Symptoms: Affecting a wide variety of plants, including roses, beans, tomatoes and peppers, mosaic is a viral disease found in many gardens throughout the United States. The disease may be difficult to detect as symptoms look similar to several nutrient deficiencies. Look for yellow or green stripes or spots on foliage. Leaves may be wrinkled or curled, growth may be stunted and yields are greatly reduced. Infected fruit appears mottled and develops raised “warty” areas. It is often mishappen.

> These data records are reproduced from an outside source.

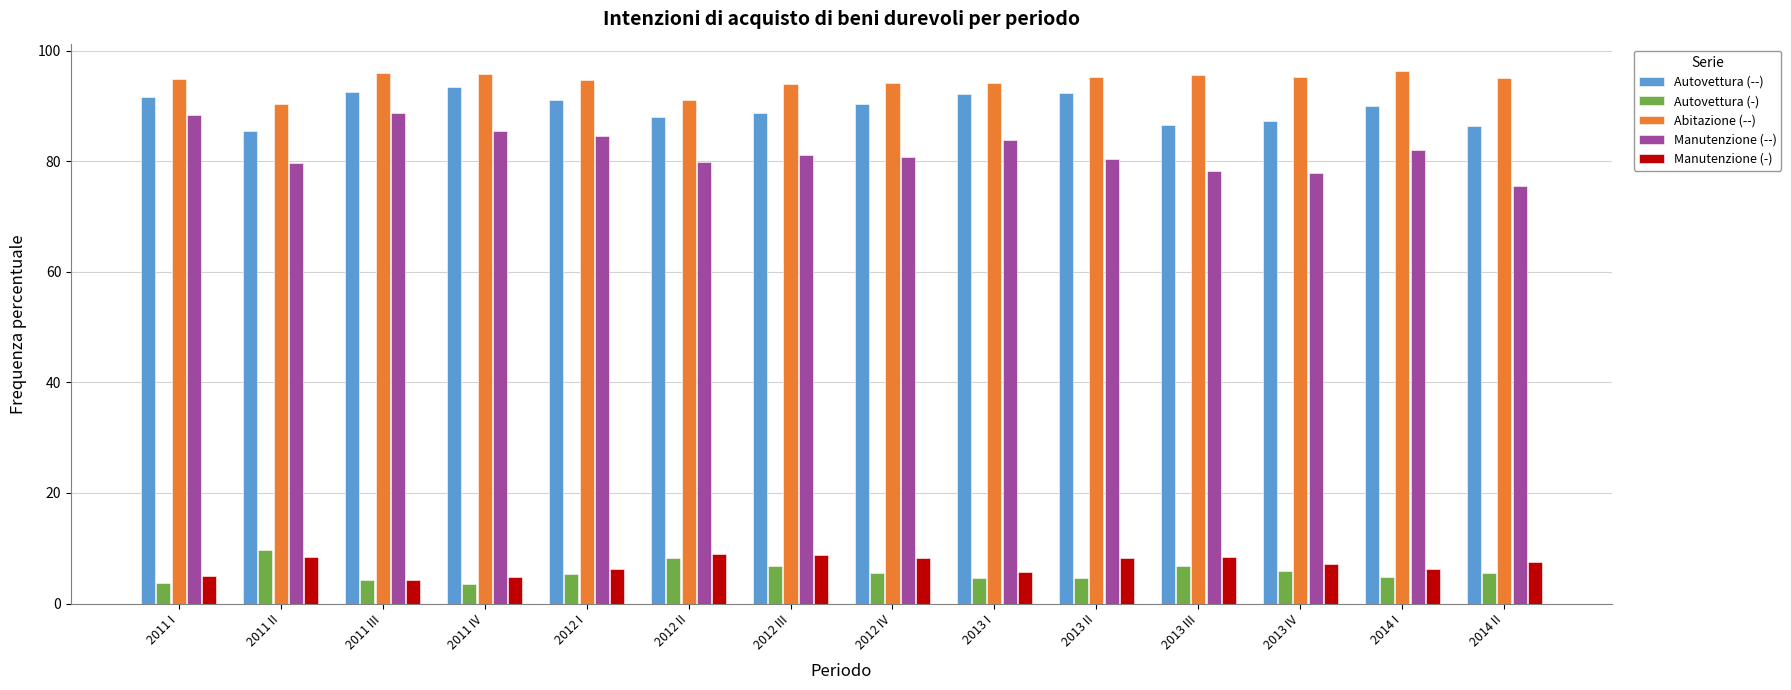

What is the approximate value of Autovettura (--) at 2013 II?

92.3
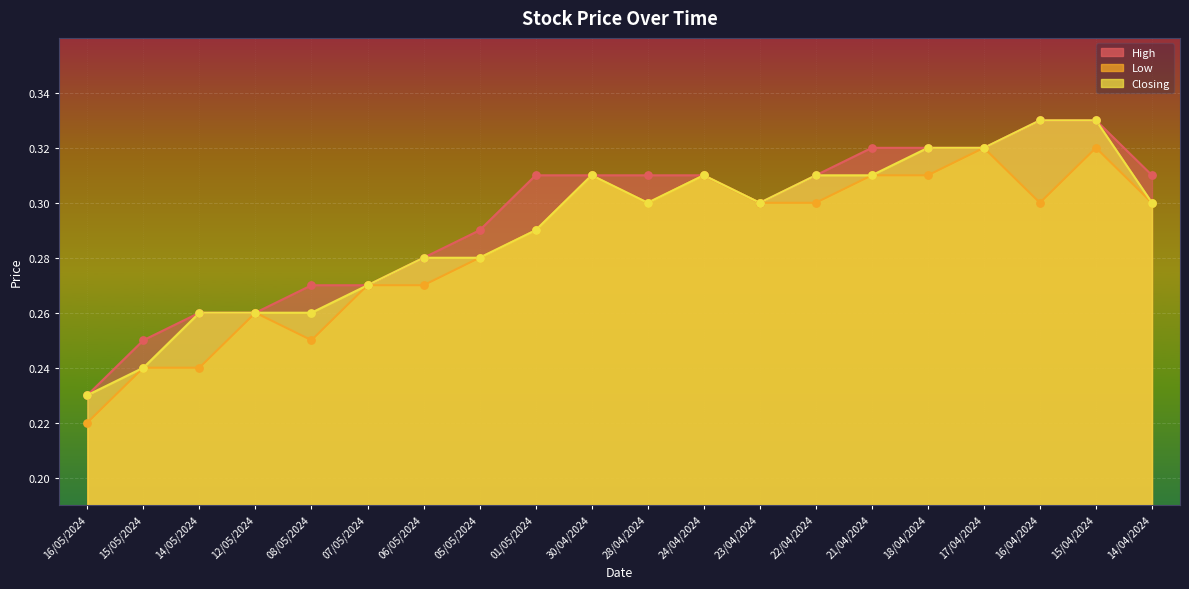

Which series has the widest spread of Y values?

High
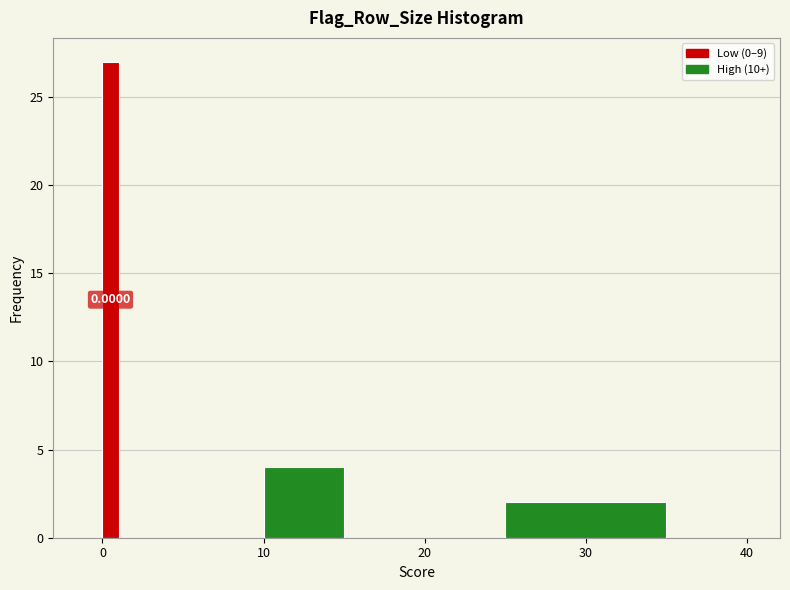

Around what value on the x-axis is the tallest bar? Give the approximate position of its centre, as read against the axis.

1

Mosaic virus overwinters on perennial weeds and is spread by insects that feed on them. Aphids, leafhoppers, whiteflies and cucumber beetles are common carriers of this disease. Cuttings or divisions from infested plants will also carry the virus.
Control: There are no cures for viral diseases such as mosaic once a plant is infected. As a result, every effort should be made to prevent the disease from entering your garden. Choose resistant cultivars when available and spot treat with natural pest controls, such as insecticidal soap, and diatomaceous earth, to reduce the number of disease carrying insects. Floating row covers will keep pests off vulnerable crops and should be used until bloom. Remove all perennial weeds, using least-toxic herbicides, within at least 100 yards of your garden area. Avoid working in the garden during damp conditions (viruses are easily spread when plants are wet). Remove and destroy all infected plants.